Started by Overthrust Rock Band in May 2010, the next charity event is slated for May 2023 in Ghanzi with an activation event scheduled before the end of this year.
“Our biggest challenge currently is sponsorship for the event,” bassist and lead vocalist of Overthrust, Tshomarelo Mosaka, also known as Vulture Thrust, told Time Out.
“We have been funding the initiative from our pockets and would like to continue with this noble initiative because it has reduced poverty in the Ghanzi area tremendously but we are short on funds.”
Now in its 14th year, metalheads have proved through the charity initiative that rock music goes beyond smashing guitars and wearing out-of-this-world outfits.
The Overthrust Winter Metal Mania Charity Fest features is a five-day affair of camping whose proceeds go to disadvantaged children in the community of Ghanzi and surrounding areas through the Department of Social and Community Development at the local district council.
The event has become a tourist attraction in its own right for its proven capacity to attract people from all walks of life and massive international media coverage by the BBC and CNN to the desert town in the Kgalagadi.
“This is a unique and really entertaining event with a movie-like atmosphere where metalheads are heavily dressed in their leather outfits doing gorilla walks and marching against poverty,” said Vulture Thrust.

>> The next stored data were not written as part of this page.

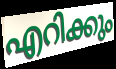
എറിക്കുംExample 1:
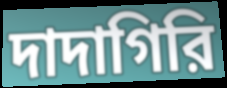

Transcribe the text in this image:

দাদাগিরি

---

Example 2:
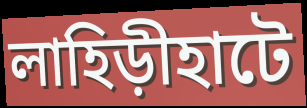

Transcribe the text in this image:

লাহিড়ীহাটে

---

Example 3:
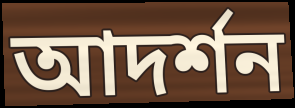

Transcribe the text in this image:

আদর্শন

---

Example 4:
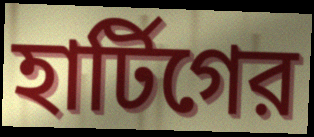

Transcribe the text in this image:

হার্টিগের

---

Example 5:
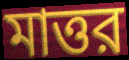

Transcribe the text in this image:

মাত্তর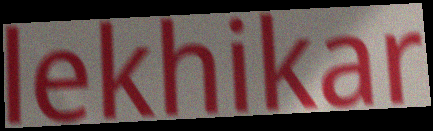
lekhikar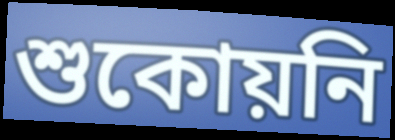
শুকোয়নি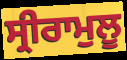
ਸ੍ਰੀਰਾਮੁਲੂ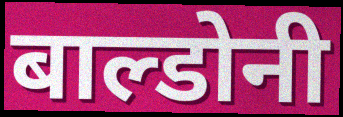
बाल्डोनीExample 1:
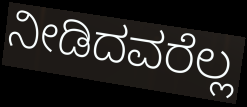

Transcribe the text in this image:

ನೀಡಿದವರೆಲ್ಲ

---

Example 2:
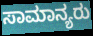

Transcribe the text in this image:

ಸಾಮಾನ್ಯರು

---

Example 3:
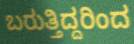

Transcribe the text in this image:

ಬರುತ್ತಿದ್ದರಿಂದ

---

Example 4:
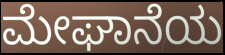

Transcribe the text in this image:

ಮೇಘಾನೆಯ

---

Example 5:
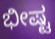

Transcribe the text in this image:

ಭೀಷ್ಟ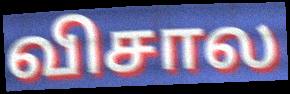
விசாலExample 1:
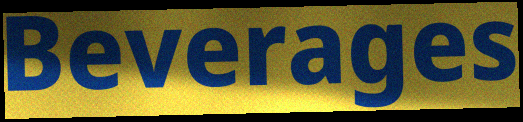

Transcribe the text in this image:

Beverages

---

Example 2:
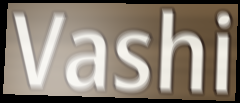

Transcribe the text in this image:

Vashi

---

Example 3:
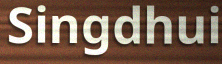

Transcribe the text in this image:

Singdhui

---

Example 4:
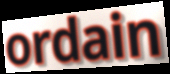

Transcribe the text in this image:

ordain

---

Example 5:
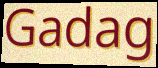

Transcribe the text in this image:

Gadag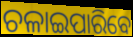
ଚଳାଇପାରିବେ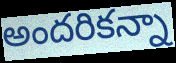
అందరికన్నాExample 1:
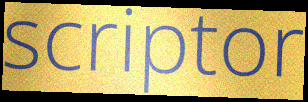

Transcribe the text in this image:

scriptor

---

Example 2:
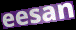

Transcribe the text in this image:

eesan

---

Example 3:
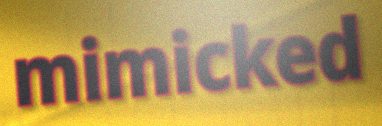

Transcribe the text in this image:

mimicked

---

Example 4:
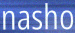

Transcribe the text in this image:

nasho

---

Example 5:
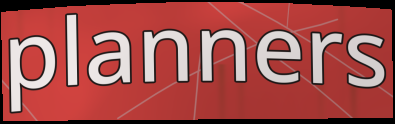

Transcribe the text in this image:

planners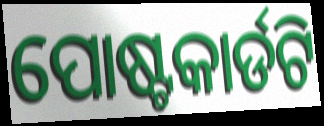
ପୋଷ୍ଟକାର୍ଡଟି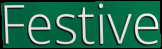
FestiveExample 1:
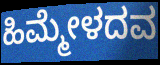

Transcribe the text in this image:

ಹಿಮ್ಮೇಳದವ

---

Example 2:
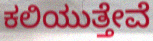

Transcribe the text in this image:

ಕಲಿಯುತ್ತೇವೆ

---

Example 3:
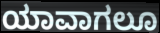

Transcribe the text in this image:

“The event boosts the economy because accommodation facilities are usually fully-booked and the informal sector is able to make boom sales. In the forthcoming event, we have confirmed rock bands from Germany and South Africa.”
The rock band that gave its name to the event, Overthrust, is working on a new eight-track album titled “Infected by Myth” that is due for release in May next year.
According to Vulture Thrust, Ma-Rock hwave noticed that over the past 10 years Africa was invaded by business-oriented denominations that infected people with the belief that they came to preach the true gospel and are disturbed.
Nevertheless, metalheads prompt endless stares on a regular day because of their appearance.
While the average person would have a hard time trying to understand this ‘unusual’ group of people, Vulture Thrust says contrary to negative stereotypes associated with them, they are a normal and responsible lot who have no inhibitions about expressing themselves and their love for rock music.
“Batswana enjoy our public marches but don’t show the same support for our shows,” he says. “But people in the Ghanzi area have warmed up to us and we have a huge following in other countries.
“Metalheads merely express the hardships of life with lessons shared by the way they dress. The skulls, blood and spikes are ways in which they send harsh but real messages of the realities of life without sugarcoating anything.
“Notice how hospital messages on posters about certain diseases are so real and harsh. Metalheads use the same approach to communicate our messages.
“We normally refer to it as extreme entertainment that is not like any other. Our music is good for relieving depression.”